The Beach Boys hit #1 on the British singles chart with Good Vibrations today in 1966. Brian Wilson had come up with the idea for the song after his Mom had made a comment about how dogs were able to detect “vibrations” from humans, and would sometimes bark at people giving off bad ones. Singer Mike Love had helped him finish the lyrics, and they’d recorded it at the end of their Pet Sounds sessions, using some 90 hours of magnetic tape at an unprecedented cost of $50-$75,000 (close to a half-million dollars in today’s money) using the famed “Wrecking Crew” of session musicians and unconventional instruments like a “tack piano” (with tacks stuck into the felt beaters for a more percussive sound) and Leon Theramin’s namesake electronic instrument. Capitol Records executives were said to be worried that the song had come from Brian’s numerous experiments with LSD, but the band’s publicist Derek Taylor dubbed it a “pocket symphony”, and later admitted he’d played an early mix of the song for Paul McCartney, who would later cite the Beach Boys’ elaborate production as a major influence on The Beatles Sgt. Pepper album.
A 16-date “Package Tour” featuring Amen Corner, The Move (later to gain fame under the name The Electric Light Orchestra), The Nice (featuring Keith Emerson, later to gain fame in Emerson Lake and Palmer), Pink Floyd (who released their third single Apples and Oranges today), and The Jimi Hendrix Experience, played in Sheffield England tonight in 1967. A review in the Sheffield Star the next day referred to Hendrix as “An electrified golliwog“, a stuffed children’s toy from the minstrel era that is now considered quite racist.

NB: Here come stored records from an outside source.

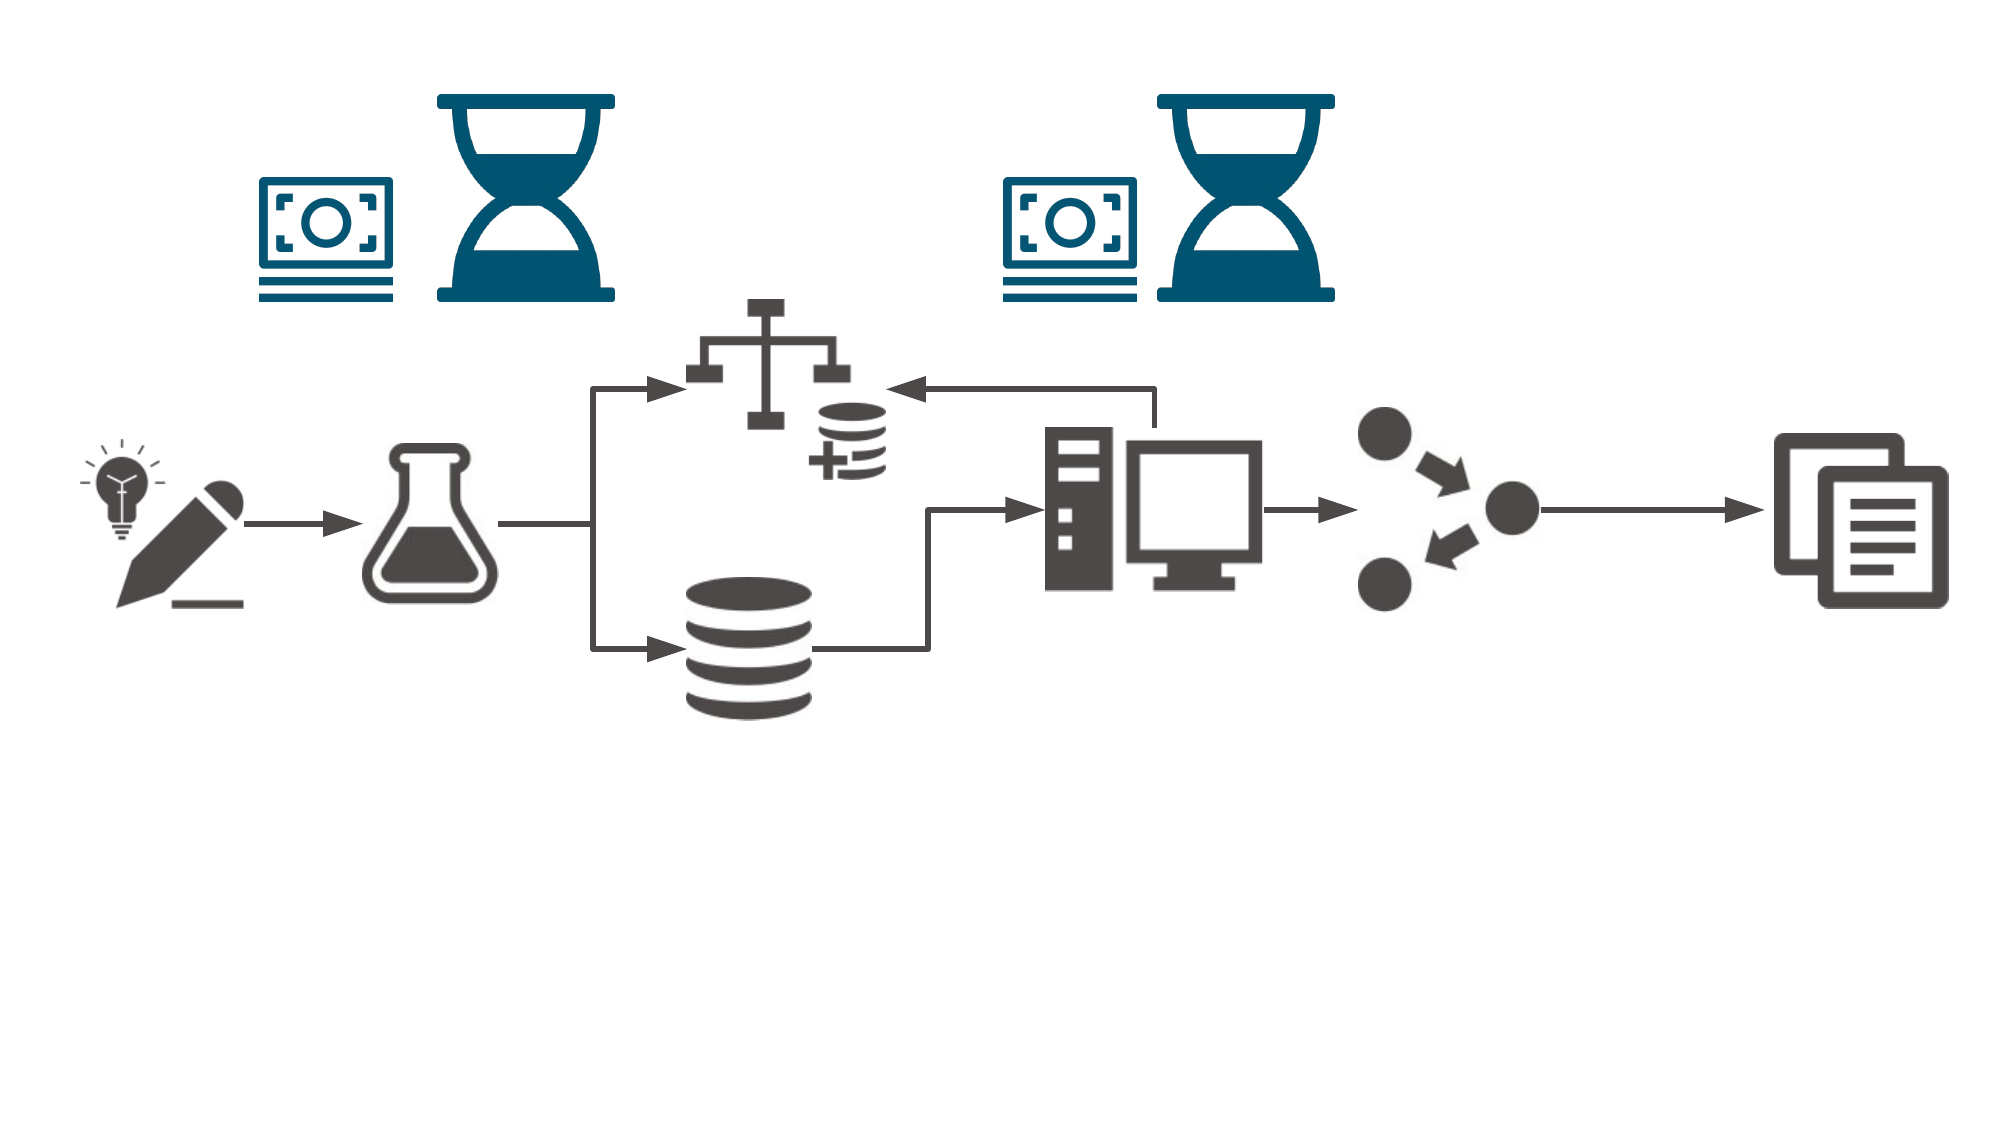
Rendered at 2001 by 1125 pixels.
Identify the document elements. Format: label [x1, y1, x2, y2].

picture [268, 186, 384, 260]
picture [686, 299, 886, 480]
picture [1194, 206, 1298, 250]
picture [362, 443, 499, 605]
picture [559, 109, 615, 288]
picture [259, 286, 393, 293]
picture [474, 206, 578, 250]
picture [1358, 407, 1541, 613]
picture [1003, 267, 1137, 276]
picture [1279, 109, 1335, 288]
picture [1188, 109, 1305, 154]
picture [1157, 108, 1214, 288]
picture [1003, 286, 1137, 293]
picture [686, 577, 812, 721]
picture [1012, 186, 1128, 260]
picture [437, 108, 494, 288]
picture [1774, 433, 1949, 609]
picture [1045, 427, 1264, 593]
picture [468, 109, 585, 154]
picture [80, 439, 245, 609]
picture [259, 267, 393, 276]
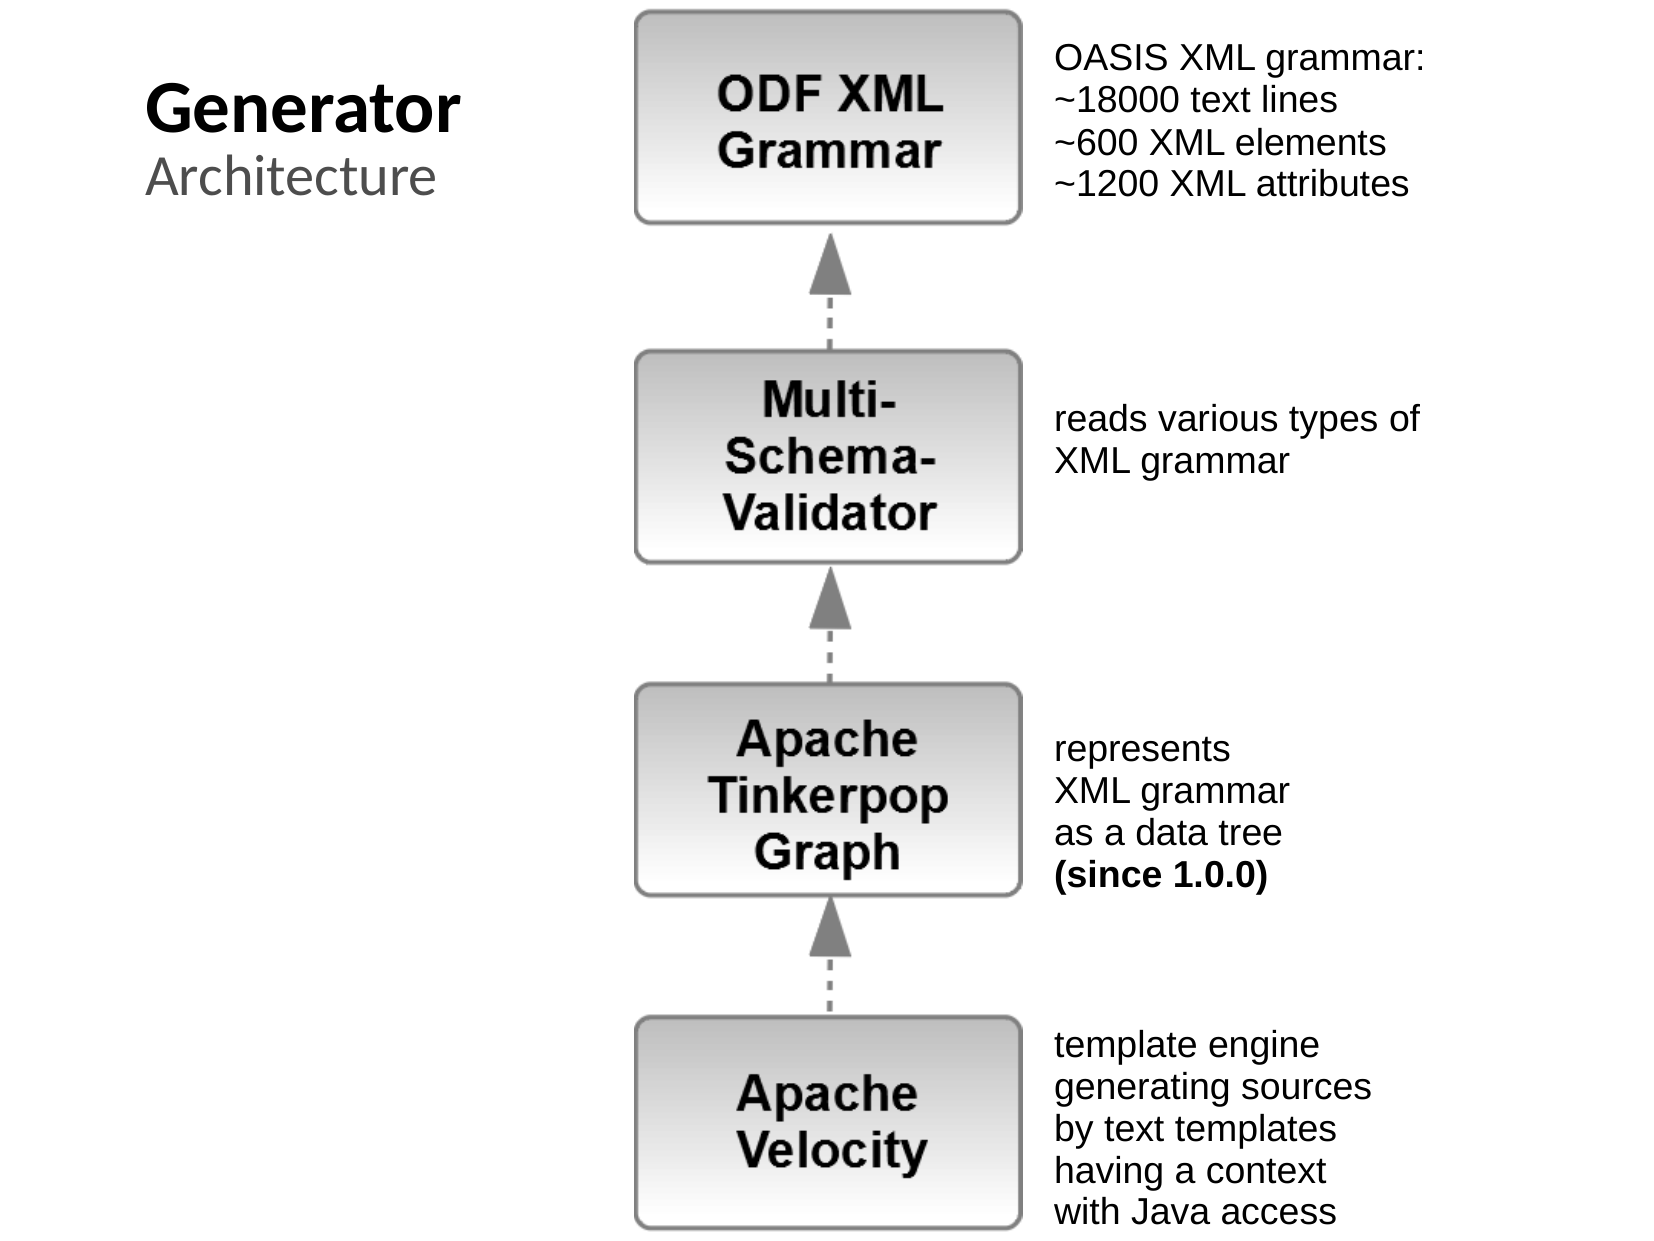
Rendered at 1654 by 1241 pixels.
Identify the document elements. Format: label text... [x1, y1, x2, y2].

text_box OASIS XML grammar: ~18000 text lines ~600 XML elements ~1200 XML attributes [1039, 29, 1501, 213]
title Generator Architecture [145, 67, 634, 220]
text_box reads various types of XML grammar [1039, 389, 1465, 531]
text_box represents XML grammar as a data tree (since 1.0.0) [1039, 720, 1394, 904]
title Generator Architecture [1023, 67, 1388, 220]
text_box template engine generating sources by text templates having a context with Java access [1039, 1015, 1394, 1241]
picture [634, 0, 1023, 1241]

The Who’s second full “rock opera” Quadrophenia entered the British charts today in 1973, where it would peak at #2. Six years later it would inspire a feature length film based on the story of the main character’s four-way split personality that marked the first film role of The Police’s frontman Sting as the über-mod “Ace Face”.
David Crosby was admitted to a hospital today in 1990 after breaking a leg, shoulder, and ankle when he crashed his Harley Davidson motorcycle. He had much better luck with sailboats, buying a 59 foot schooner named The Mayan in 1967, sailing it for thousands of miles in the Caribbean and South Pacific where he wrote Wooden Ships and many other songs before selling it two years ago.
It was reported in the British music press today in 2000 that session drummer Andy White, who was hired by producer George Martin to play on a third take of The Beatles first single Love Me Do would not receive a cut of the recently released Beatles Greatest Hits. He’d been paid a whopping £7 for his work in 1962, which wouldn’t be enough to buy a copy of the new album. Andy died a little over a year ago at age 85.
Patti Smith won the National Book Award for her memoir Just Kids today in 2010. The influential New York based singer made news last year when she was invited by Pope Francis, apparently a fan, to play the official Vatican Christmas Concert December 13th.
Rock and Roll Birthdays
Canadian singer-songwriter Gordon Lightfoot is 78.
Gene Clark, who wrote most of the early hits for The Byrds, would be 72 if he hadn’t died of a heart attack at 46.
Jethro Tull guitarist Martin Barre is 70.
Robert “Stewkey” Antoni, singer and keyboard player for Todd Rundgren’s The Nazz and an early version of Cheap Trick called Sick Man of Europe, is 69.